_What you should do:_ Extract from the entries below, exactly as given, only the lines from the line containing "(pcbplotparams" to the line containing "(mirror no)", both lines included.

== Source data ==

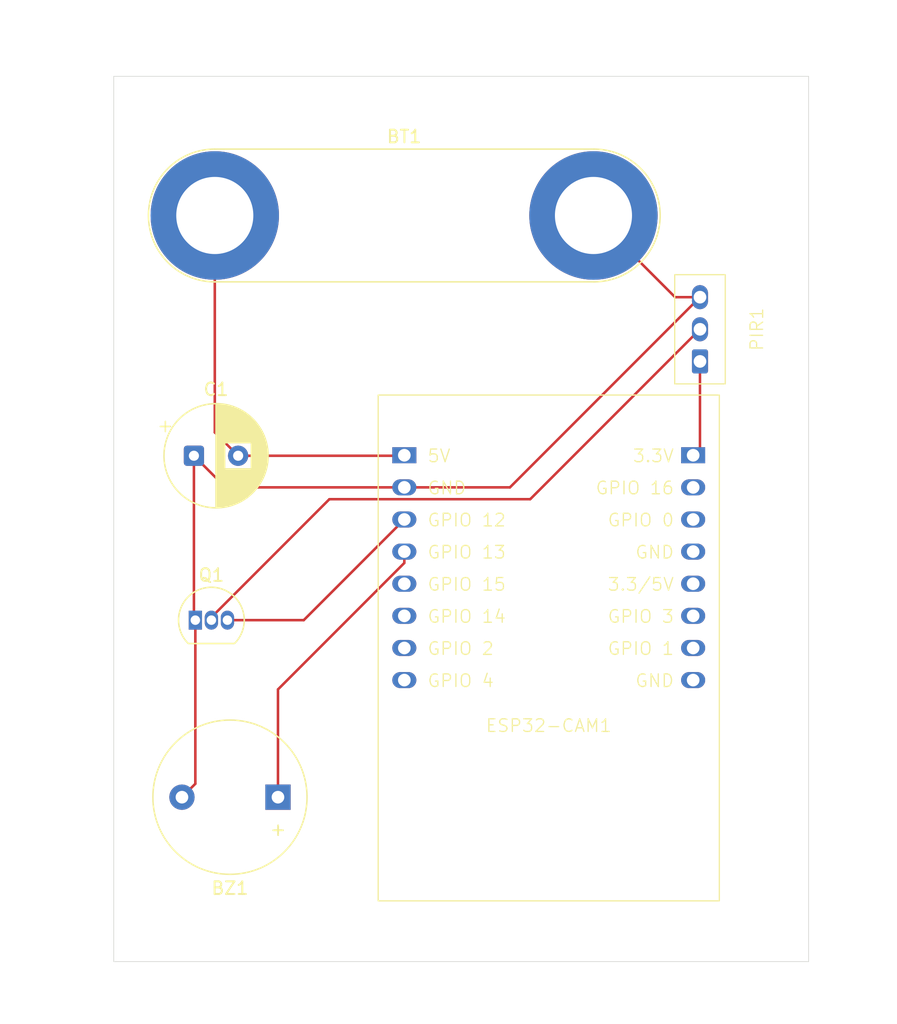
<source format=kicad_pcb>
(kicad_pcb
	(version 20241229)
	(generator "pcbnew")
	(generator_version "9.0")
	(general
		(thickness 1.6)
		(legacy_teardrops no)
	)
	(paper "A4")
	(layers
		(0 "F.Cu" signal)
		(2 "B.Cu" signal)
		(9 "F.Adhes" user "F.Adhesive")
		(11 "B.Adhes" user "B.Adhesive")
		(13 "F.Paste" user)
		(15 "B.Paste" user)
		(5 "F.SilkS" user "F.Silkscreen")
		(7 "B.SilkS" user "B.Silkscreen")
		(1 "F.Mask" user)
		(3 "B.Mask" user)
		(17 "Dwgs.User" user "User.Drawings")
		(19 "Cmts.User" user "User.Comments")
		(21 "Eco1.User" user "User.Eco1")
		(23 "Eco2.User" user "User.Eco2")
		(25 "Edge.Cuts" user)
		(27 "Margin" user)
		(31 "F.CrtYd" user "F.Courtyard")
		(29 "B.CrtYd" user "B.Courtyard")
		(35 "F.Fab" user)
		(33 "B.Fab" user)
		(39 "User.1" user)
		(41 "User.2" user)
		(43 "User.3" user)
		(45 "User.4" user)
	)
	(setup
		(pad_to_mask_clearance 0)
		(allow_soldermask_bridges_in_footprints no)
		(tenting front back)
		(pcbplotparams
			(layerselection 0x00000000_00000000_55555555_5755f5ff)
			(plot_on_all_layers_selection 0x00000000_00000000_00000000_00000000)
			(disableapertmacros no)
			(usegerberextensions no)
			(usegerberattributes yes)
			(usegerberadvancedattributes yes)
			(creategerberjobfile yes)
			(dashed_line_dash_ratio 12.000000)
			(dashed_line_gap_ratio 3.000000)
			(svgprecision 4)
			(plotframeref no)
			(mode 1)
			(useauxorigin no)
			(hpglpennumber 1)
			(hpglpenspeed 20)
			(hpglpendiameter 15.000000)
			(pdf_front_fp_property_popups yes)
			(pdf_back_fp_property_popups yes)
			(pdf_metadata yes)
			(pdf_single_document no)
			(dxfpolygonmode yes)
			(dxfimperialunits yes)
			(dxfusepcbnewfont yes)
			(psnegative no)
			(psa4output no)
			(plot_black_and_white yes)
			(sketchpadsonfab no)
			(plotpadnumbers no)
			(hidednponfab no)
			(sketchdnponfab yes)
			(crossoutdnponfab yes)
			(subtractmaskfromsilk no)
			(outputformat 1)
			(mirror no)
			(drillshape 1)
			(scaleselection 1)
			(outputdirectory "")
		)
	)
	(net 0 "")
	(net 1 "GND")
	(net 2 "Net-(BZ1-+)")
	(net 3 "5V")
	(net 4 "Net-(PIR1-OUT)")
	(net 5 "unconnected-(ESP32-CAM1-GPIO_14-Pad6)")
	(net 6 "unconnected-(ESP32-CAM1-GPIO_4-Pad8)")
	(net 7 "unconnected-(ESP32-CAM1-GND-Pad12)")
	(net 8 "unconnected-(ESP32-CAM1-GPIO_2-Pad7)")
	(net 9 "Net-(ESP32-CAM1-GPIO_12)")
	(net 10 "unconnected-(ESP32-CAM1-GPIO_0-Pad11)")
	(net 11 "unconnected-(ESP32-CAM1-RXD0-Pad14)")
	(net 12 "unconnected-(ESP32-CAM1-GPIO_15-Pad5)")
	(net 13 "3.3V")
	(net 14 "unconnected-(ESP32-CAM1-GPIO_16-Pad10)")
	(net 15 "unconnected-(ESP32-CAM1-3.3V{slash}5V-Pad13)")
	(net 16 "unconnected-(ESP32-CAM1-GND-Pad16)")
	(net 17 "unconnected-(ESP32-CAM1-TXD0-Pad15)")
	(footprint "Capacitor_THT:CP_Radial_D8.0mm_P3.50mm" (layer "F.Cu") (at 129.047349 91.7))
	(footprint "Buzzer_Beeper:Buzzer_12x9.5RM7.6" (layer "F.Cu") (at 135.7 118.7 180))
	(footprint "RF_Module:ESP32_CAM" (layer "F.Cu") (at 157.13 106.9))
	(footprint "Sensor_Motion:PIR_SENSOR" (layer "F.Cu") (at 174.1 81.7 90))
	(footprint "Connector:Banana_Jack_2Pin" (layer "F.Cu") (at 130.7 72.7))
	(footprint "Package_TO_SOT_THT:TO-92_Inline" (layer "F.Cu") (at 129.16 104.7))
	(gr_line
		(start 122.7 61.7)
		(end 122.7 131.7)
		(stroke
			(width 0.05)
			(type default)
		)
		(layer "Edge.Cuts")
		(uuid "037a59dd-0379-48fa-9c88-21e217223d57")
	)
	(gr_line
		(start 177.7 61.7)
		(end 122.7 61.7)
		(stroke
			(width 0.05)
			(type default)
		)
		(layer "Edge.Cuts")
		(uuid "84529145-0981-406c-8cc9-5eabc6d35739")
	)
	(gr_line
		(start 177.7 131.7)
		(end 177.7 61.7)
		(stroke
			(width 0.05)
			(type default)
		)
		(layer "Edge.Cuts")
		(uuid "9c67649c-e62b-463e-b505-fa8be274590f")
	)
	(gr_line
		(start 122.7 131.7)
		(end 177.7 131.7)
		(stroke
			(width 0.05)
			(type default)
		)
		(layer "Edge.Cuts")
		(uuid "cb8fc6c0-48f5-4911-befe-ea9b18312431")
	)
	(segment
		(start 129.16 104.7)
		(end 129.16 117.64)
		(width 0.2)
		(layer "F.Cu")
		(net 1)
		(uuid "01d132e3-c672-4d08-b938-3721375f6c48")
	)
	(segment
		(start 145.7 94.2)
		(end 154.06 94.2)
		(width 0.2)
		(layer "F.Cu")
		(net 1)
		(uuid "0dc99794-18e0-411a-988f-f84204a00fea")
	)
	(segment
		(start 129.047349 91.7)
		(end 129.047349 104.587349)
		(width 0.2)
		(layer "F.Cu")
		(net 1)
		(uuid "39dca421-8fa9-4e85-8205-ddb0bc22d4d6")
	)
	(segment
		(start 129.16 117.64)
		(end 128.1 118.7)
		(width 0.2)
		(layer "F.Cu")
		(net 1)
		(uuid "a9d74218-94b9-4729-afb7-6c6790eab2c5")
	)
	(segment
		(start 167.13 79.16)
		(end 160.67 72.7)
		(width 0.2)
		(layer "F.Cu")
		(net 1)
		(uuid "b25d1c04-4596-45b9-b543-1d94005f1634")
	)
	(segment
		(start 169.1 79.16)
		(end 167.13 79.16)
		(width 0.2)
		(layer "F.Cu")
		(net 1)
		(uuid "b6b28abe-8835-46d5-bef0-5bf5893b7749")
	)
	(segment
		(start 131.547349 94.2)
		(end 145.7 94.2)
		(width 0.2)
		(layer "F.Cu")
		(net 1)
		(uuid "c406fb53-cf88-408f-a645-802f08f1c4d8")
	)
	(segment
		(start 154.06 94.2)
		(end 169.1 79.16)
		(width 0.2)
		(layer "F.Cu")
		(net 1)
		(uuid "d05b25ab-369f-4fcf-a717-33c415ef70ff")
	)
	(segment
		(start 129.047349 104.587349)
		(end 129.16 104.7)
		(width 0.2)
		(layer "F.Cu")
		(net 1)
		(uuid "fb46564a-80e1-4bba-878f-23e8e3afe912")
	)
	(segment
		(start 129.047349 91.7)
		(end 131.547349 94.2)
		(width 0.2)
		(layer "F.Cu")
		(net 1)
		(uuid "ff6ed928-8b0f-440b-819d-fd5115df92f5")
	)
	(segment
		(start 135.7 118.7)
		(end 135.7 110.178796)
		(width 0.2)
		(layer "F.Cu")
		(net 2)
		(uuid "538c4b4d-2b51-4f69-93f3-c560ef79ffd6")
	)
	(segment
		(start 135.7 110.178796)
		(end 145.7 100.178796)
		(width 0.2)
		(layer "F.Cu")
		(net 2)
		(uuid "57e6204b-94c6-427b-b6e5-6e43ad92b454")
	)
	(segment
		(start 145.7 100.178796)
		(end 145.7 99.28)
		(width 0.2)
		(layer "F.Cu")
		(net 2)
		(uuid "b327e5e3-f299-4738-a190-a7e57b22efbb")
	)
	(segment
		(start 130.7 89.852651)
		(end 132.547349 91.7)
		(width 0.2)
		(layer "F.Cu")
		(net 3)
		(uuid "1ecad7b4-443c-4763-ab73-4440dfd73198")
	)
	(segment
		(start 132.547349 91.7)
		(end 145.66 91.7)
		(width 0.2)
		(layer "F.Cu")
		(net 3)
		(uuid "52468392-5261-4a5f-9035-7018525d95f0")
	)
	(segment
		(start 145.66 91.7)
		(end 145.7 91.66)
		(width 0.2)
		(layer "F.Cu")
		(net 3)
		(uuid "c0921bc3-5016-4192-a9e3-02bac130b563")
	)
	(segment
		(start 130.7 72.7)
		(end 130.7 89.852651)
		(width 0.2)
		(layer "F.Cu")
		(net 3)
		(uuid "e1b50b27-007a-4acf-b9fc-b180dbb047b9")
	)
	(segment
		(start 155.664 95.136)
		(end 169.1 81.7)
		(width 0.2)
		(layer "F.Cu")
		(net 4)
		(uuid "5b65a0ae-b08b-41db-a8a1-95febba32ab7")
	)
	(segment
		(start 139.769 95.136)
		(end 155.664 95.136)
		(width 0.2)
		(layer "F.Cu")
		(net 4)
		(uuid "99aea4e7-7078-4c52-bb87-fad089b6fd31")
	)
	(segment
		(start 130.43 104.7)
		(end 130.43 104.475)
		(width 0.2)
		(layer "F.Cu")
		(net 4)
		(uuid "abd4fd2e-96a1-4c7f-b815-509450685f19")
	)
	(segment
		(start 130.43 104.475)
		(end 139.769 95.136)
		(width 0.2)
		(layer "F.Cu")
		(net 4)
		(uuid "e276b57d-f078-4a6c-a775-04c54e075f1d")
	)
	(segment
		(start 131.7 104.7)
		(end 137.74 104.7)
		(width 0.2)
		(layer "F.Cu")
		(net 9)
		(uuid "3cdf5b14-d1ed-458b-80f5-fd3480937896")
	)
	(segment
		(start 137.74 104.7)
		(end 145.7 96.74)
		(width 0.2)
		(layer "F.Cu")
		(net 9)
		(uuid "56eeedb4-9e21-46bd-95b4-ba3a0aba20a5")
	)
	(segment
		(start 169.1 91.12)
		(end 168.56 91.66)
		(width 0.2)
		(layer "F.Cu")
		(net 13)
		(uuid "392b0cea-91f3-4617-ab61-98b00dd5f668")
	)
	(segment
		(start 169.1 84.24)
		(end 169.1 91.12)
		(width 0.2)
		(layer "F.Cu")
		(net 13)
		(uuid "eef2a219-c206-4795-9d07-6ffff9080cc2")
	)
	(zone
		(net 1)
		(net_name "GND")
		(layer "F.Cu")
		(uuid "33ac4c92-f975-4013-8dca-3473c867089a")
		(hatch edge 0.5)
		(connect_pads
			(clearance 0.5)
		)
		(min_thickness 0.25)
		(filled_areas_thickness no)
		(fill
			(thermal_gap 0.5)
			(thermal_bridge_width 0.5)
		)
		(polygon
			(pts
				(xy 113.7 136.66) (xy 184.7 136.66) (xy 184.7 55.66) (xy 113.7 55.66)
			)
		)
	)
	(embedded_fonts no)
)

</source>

===
== Source data ==

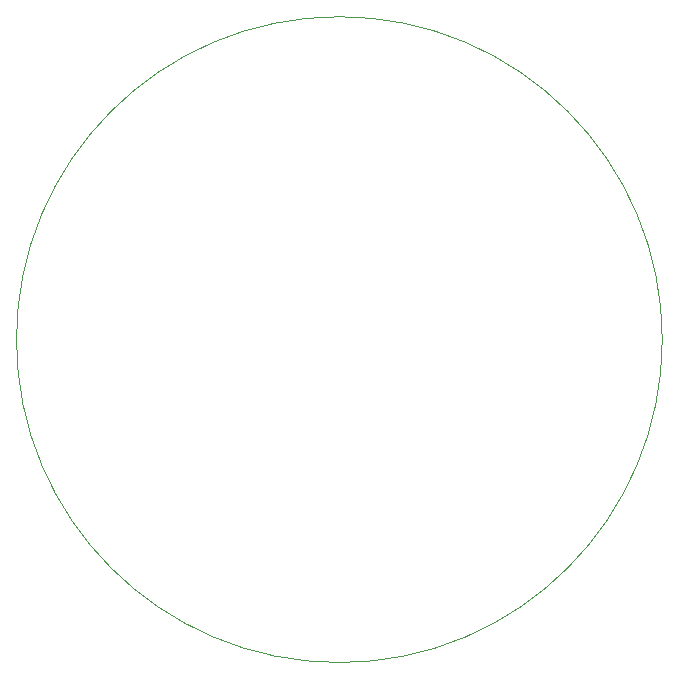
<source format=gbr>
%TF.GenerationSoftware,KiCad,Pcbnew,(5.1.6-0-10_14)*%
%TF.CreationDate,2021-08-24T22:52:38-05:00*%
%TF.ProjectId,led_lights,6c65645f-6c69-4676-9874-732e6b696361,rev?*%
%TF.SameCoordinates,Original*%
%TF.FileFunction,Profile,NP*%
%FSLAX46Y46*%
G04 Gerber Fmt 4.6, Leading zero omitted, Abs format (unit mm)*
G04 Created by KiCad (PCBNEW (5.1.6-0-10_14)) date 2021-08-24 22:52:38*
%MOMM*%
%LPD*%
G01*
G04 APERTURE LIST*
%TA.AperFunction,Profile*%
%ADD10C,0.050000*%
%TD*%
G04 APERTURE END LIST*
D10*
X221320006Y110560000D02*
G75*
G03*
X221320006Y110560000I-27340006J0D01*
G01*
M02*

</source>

===

_Response for this exercise:_
		(pcbplotparams
			(layerselection 0x00000000_00000000_55555555_5755f5ff)
			(plot_on_all_layers_selection 0x00000000_00000000_00000000_00000000)
			(disableapertmacros no)
			(usegerberextensions no)
			(usegerberattributes yes)
			(usegerberadvancedattributes yes)
			(creategerberjobfile yes)
			(dashed_line_dash_ratio 12.000000)
			(dashed_line_gap_ratio 3.000000)
			(svgprecision 4)
			(plotframeref no)
			(mode 1)
			(useauxorigin no)
			(hpglpennumber 1)
			(hpglpenspeed 20)
			(hpglpendiameter 15.000000)
			(pdf_front_fp_property_popups yes)
			(pdf_back_fp_property_popups yes)
			(pdf_metadata yes)
			(pdf_single_document no)
			(dxfpolygonmode yes)
			(dxfimperialunits yes)
			(dxfusepcbnewfont yes)
			(psnegative no)
			(psa4output no)
			(plot_black_and_white yes)
			(sketchpadsonfab no)
			(plotpadnumbers no)
			(hidednponfab no)
			(sketchdnponfab yes)
			(crossoutdnponfab yes)
			(subtractmaskfromsilk no)
			(outputformat 1)
			(mirror no)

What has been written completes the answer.